Thank you, Ros, that’s great.

James

Hi Ros, is there another suite I can copy to get the right branches?

Cheers,

James

Hi James,

There are a couple of other changes needed as well as a branch change. I’m just testing it out now.

Cheers,
Ros.

Hi James,

Try adding the branch fcm:moci.xm-br/dev/rosalynhatcher/postproc_2.3_pptransfer_gridftp_nopw to the fcm_make_pp → Configuration → pp_sources.

Then in the suite.rc file remove the line:

{{ 'fcm_make_pptransfer => fcm_make2_pptransfer' + (' => pptransfer' if RUN else '') if PPTRANSFER else '' }}

I’m not 100% sure that’s going to completely do it. I’ve got a problem with my suite but I think it’s my dodgey environment.

Let me know how you get on.

Cheers,
Ros.

Hi Ros, thanks for your help on this.

I made the changes to u-cu408 and set off a 3m run from Oct 2016. fcm_make2_pptransfer succeeded and did the coupled job. postproduction_atmos succeeded and I can see the data in /work/n02/n02/jweber/archive/u-cu408/20261001T0000Z.

However postproc_cice failed with: “Directory does not exist /work/n02/n02/jweber/cylc-run/u-cu408/share/data/History_Data/CICEhist/archive_ready”.

Postproc_nemo failed with “slurmstepd: error: Detected 1 oom-kill event(s) in StepId=3133450.batch.

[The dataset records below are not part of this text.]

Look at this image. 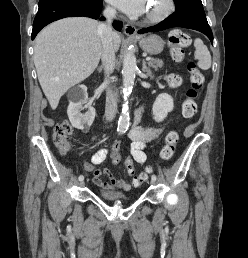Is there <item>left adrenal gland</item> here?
<instances>
[{
	"instance_id": "left-adrenal-gland-1",
	"label": "left adrenal gland",
	"mask_w": 248,
	"mask_h": 258,
	"mask_svg": "<svg viewBox=\"0 0 248 258\" xmlns=\"http://www.w3.org/2000/svg\"><path fill=\"white\" fill-rule=\"evenodd\" d=\"M142 71L146 73L148 76H151L152 72L149 67L146 65V61L143 59L142 61Z\"/></svg>"
}]
</instances>
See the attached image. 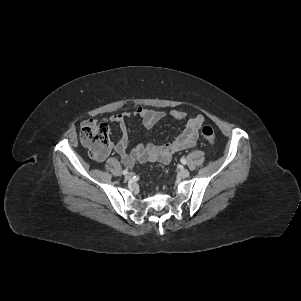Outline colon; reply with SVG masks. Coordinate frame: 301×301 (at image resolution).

Some of your processes may have been killed by the cgroup out-of-memory handler.”

I set both to succeeded just to see if pp_transfer would work but this failed too with:
“[SUBPROCESS]: Command: globus-url-copy -vb -cd -r -cc 4 -verify-checksum -sync -sync-level 2 -cred /work/n02/n02/jweber/cred.jasmin /work/n02/n02/jweber/archive/u-cu408/20261001T0000Z/ gsiftp://gridftp1.jasmin.ac.uk/gws/nopw/j04/sheffield/jweber/mass_extracts/from_archer2/u-cu408/20261001T0000Z/
[SUBPROCESS]: Error = 2:
No such file or directory
[WARN] Transfer command failed: globus-url-copy -vb -cd -r -cc 4 -verify-checksum -sync -sync-level 2 -cred /work/n02/n02/jweber/cred.jasmin /work/n02/n02/jweber/archive/u-cu408/20261001T0000Z/ gsiftp://gridftp1.jasmin.ac.uk/gws/nopw/j04/sheffield/jweber/mass_extracts/from_archer2/u-cu408/20261001T0000Z/
[ERROR] transfer.py: System Error: Remove archive directory does not exist (ReturnCode=2)”

Could the postproc_nemo error be fixed by increasing the memory in archer2.rc file? Not sure about the other two.

Cheers,

James

Hi James,

I’ll take a look. That’s the same error I got. Things got quite complicated with all the postproc versions and different suites.

You should NOT have any fcm_make_pptransfer tasks. They are not needed on ARCHER2 and can cause confusion. They are a relic from ARCHER. Make sure you have removed the line I specified above re fcm_make_pptransfer from the suite.rc file.

I’ll get back to you shortly.
Cheers,
Ros.

Thanks, Ros. Sorry, that was an error in my last message - the run only had fcm_make_pp and fcm_make2_pp tasks (there are no fcm_make_pptransfer tasks). I removed the line in suite.rc as you suggested.

Cheers,

James

Hi James,

I’ve finally got pptransfer working in that suite.

I’ve committed my changes to u-bc613/archer2 branch if you want to view/compare with your suite.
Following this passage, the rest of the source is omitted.